On June 30, 1995, the University Medical Center accidentally interchanged two newborns in its maternity ward causing them to be sent home with wrong parents. This was not discovered until the summer of 1998 when DNA paternity test was ordered when one of the child's parents were going through a divorce. Custody battles ensued and the children ended up being raised not with their biological family, but with the incorrect family they were handed to by the hospital. The University and one of the families agreed to settle in April 2001 with the university paying $2.3 million to the family.

==Awards==

===U.S. News & World Report===

Several UVA Medical Center departments are ranked among the top 50 in the nation by U.S. News & World Report. These are the departments that made the magazine's 2017 rankings:

| Department | National ranking | Most recent year |
|---|---|---|
| Cancer | 30 | 2017 |
| Cardiology & Heart Surgery | 50 | 2017 |
| Otolaryngology | 33 | 2017 |
| Neurology and Neurosurgery | 29 | 2015 |
| Urology | 35 | 2017 |
| Orthopedics | 33 | 2017 |
| Nephrology | 46 | 2015 |
| Peds: Cardiology & Heart Surgery | 44 | 2017 |
| Neonatology | 30 | 2017 |
| Peds: Orthopedics | 41 | 2017 |

UVA's School of Medicine and School of Nursing have also been highly ranked by U.S. News & World Report. In the 2017 rankings, the School of Medicine was ranked 27th among medical schools for research and 24th among medical schools for primary care.

The School of Nursing's master's degree program was ranked 19th in 2007 by U.S. News & World Report, while the magazine ranked two of the school's specialty programs in the top 10. The School of Nursing's Clinical Health Specialist program in psychiatric/mental health ranked 5th, while its Clinical Health Specialist program in adult/medical-surgical ranked 6th.

===Becker's Hospital Review===
In 2016, Becker's Hospital Review ranked UVA 30 in the nation for Orthopedic Surgery.

===Thomson Reuters 100 Top Hospitals===

On March 30, 2009, the UVA medical center was named as one of the top 100 hospitals in America for 2008 by the Thomson Reuters.
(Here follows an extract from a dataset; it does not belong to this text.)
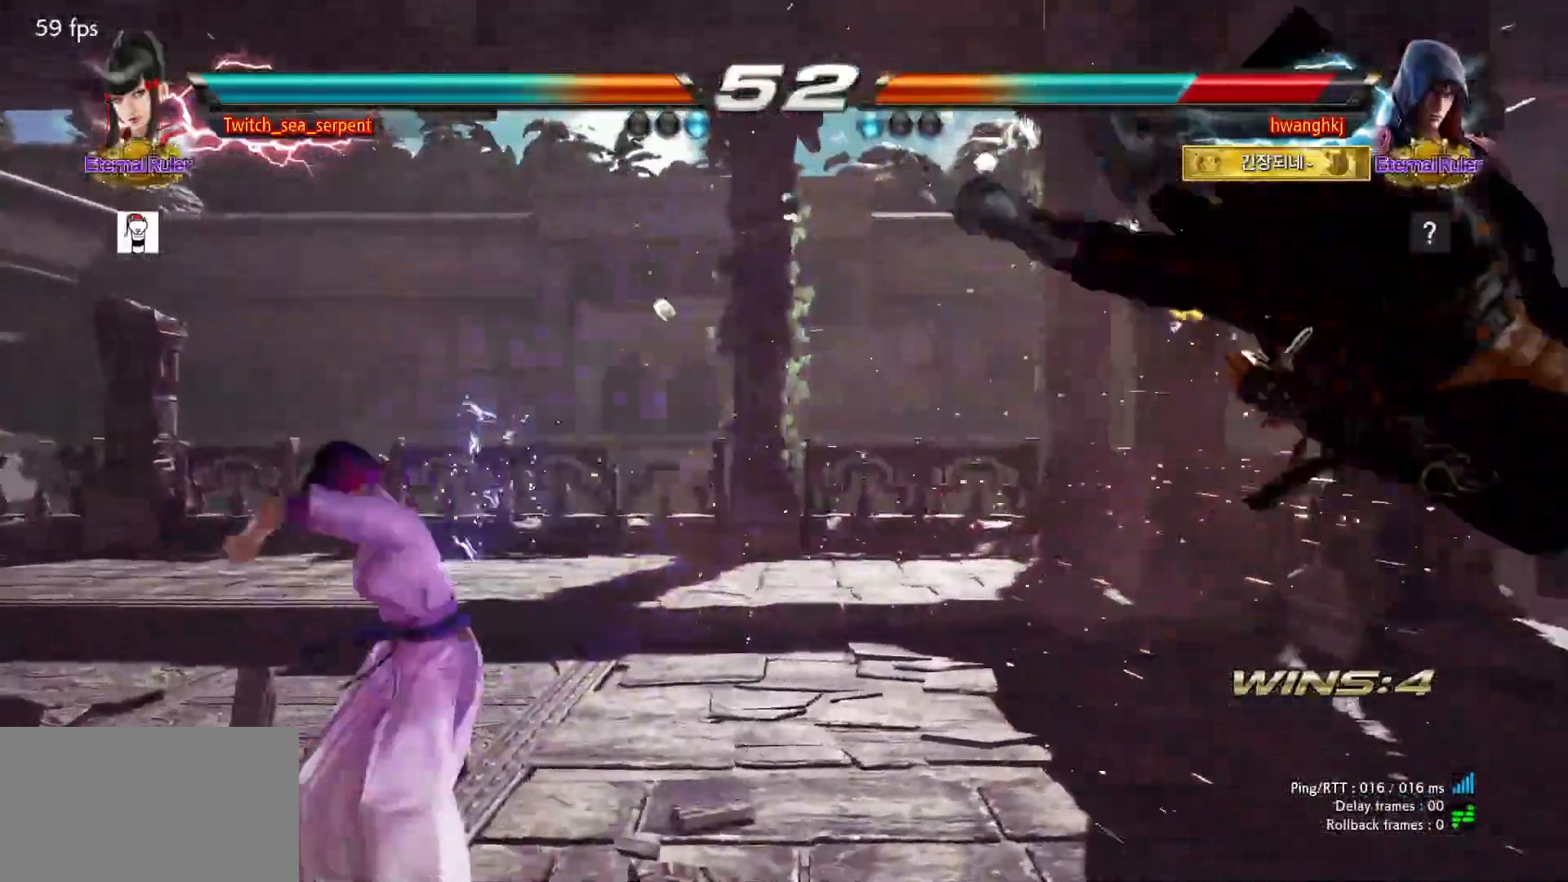
{"dt_ms": 500, "buttons": [], "events": [[383, "SQUARE", "down"], [467, "SQUARE", "up"]]}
The index is based upon clinical excellence, operating efficiency and financial health, and patient satisfaction using criteria such as risk-adjusted mortality index, risk-adjusted complications index and risk-adjusted patient safety index.

===Individual awards===

Dr. Thomas A.E. Platts-Mills, FRS is the head of the Division of Allergy and Clinical Immunology. In 2010, Dr. Platts-Mills was elected as a Fellow of The Royal Society, the first allergist to be named to this select group.